Unshackled, Unburdened, Uncensored

Hey and welcome back. This new journey! Whew!

 

If you live anywhere on planet earth, hopefully, you are are aware of what’s going on in the world. While this seems to be normal to some, for some reason, these events hit me differently. I seemed to have a new awareness or connection to them that I had never had before. My heart breaks whenever someone dies senselessly or is involved in an exchange that becomes racially motivated unnecessarily but recent events have just felt different. 

 

Fortunately, I had therapy in this midst of this meltdown so I think that I got a handle on this thing. For the last few years, I have been working on finding my voice in therapy. I have been learning to speak up for myself and defend myself in every area of my life. This journey has been scary yet fulfilling but recent events made me aware of an area untouched by this growth journey. My blackness. 

 

I am blessed that I was able to process with my therapist in real-time while I had this crisis. I talked about feeling overwhelmed and confused. I talked about feeling fed up with feeling like I have to perform a certain way when I am around white people. I talked about feeling like I had to edit myself and my conversations. I talked about not feeling like I could be 100% me in most situations that involve someone who does not look like me. During therapy, I couldn’t figure it out.

 

Fortunately, I usually journal after a tough session and what I discovered was that my growth was at odds with this area of my life. Stick with me. My blackness is the only place where I did not have a boundary. I could no longer understand the reason that I didn’t speak up for myself in this area of my life.
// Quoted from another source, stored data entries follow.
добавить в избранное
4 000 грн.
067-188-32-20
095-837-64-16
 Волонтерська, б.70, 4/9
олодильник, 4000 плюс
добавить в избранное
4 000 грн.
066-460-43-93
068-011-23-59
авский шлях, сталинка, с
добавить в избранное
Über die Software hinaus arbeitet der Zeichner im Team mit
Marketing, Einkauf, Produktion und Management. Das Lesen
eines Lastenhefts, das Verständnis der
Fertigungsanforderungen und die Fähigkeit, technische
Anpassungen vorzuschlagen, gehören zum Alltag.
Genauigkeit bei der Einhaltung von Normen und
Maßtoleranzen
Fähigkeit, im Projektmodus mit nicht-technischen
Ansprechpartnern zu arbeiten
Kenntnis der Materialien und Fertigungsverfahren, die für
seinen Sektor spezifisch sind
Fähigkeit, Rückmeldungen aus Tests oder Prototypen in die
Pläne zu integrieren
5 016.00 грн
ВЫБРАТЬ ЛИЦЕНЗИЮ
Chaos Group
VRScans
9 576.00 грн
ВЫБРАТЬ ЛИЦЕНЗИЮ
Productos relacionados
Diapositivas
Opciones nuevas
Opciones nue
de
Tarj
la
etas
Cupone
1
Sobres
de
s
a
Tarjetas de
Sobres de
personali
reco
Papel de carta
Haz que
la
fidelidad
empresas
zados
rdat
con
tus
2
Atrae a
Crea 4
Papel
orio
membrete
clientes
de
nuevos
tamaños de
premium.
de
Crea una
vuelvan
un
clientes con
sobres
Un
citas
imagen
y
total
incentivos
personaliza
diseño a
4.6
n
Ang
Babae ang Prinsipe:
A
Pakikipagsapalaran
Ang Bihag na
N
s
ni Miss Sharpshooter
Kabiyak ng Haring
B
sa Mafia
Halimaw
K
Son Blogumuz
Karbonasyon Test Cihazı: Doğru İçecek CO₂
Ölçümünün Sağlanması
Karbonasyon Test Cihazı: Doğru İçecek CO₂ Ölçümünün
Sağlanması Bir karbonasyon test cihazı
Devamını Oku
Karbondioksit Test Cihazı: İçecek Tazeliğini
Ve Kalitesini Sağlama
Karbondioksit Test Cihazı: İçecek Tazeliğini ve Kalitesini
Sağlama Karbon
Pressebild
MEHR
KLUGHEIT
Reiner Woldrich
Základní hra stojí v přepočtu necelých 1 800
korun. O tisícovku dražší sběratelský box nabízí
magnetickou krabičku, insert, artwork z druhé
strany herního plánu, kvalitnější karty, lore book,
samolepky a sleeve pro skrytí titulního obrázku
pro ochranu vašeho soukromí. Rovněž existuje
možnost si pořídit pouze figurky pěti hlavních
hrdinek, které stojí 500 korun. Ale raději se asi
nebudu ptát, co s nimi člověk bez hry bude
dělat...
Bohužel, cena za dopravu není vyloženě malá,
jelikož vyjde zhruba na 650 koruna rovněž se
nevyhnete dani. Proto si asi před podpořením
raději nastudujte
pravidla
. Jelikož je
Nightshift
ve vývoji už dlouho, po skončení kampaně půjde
My blackness is the only place in my life where I chose to be different to make someone else feel comfortable. My blackness is the only place where I still cowered rather than stand tall. All of those things are in direct opposition to what I was learning about and how I was growing as a result of therapy.

 

The ending result was my crisis and in the moment I wasn’t sure what I was supposed to do. My default response of shutting down or running away or quitting was unacceptable but I also didn’t know what to do. Crisis. Then I realized that the work that I was doing in therapy was working and this was THE biggest challenge to date. I had to make the choice to no longer self-edit or censor my conversation or my feelings around someone who is white to make them feel comfortable. I had to make the choice to no longer censor my life so that they would perceive me in a certain way. If I was learning to do this in every other area of my life, I had to honor myself and do the same as it relates to my blackness.

 

I didn’t realize just how much I did it until recent events. A dog walker weaponizing a birdwatcher’s blackness for calling her out on not having her dog on a leash in an area that would have affected his ability to watch the birds. A man murdered while running on the planet Earth by regular citizens. And a popular celebrity having to leave a commercial rental because one of his neighbors and the landlord assumed that he was doing something illegal in his leased space. Each of these events are things that I enjoy or take for granted. I walk/run in a predominantly white neighborhood. I am a rule follower and want to enjoy whatever I am supposed to enjoy without rule breakers destroying my ability to do that and I try to make sure that I don’t look suspicious so that I won’t be seen as a threat as a Black woman. (yes, it happens) I am tired and I am no longer willing to edit or censor myself for the few who have already made up in their minds that I am something that I am not without so much as a “hello” to begin a conversation. 

 

My stories are valid. My truth is valid. And I don’t have to prove that to anyone. Experience me right where I am — warts and all. I don’t have to be the smartest person in the room or most well-traveled. I don’t’ have to be the most experienced or the most upwardly mobile. I don’t have to be the happiest or most unbothered. And I certainly don’t have to be the most well behaved by someone else’s standards. These things have nothing to do with my blackness. I have been wearing this burden for so long that I didn’t realize that it was one. My husband put it this way. I was “burdened by my burden and didn’t even know it.” Today, I choose to be unburdened. I choose to not wear the bigotry of someone else who does not respect or care about my boundaries. Boundary — drawn. That’s YOUR stuff AND I refuse to wear it. Unshackled. Unburdened. Uncensored.

 

May your journey be as unshackled, unburdened, and uncensored as you need it to be for you. Peace.